Given records:
=== Begin Enclosure ===

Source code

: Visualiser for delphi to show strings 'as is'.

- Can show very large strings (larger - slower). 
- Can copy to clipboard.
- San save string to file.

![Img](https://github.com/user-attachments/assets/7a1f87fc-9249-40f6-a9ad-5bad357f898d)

=== End Enclosure ===

Work instruction:
Write out only the final block of lines, starting at the line with "- Can copy to clipboard." and running to the end of the material.

Result below:
- Can copy to clipboard.
- San save string to file.

![Img](https://github.com/user-attachments/assets/7a1f87fc-9249-40f6-a9ad-5bad357f898d)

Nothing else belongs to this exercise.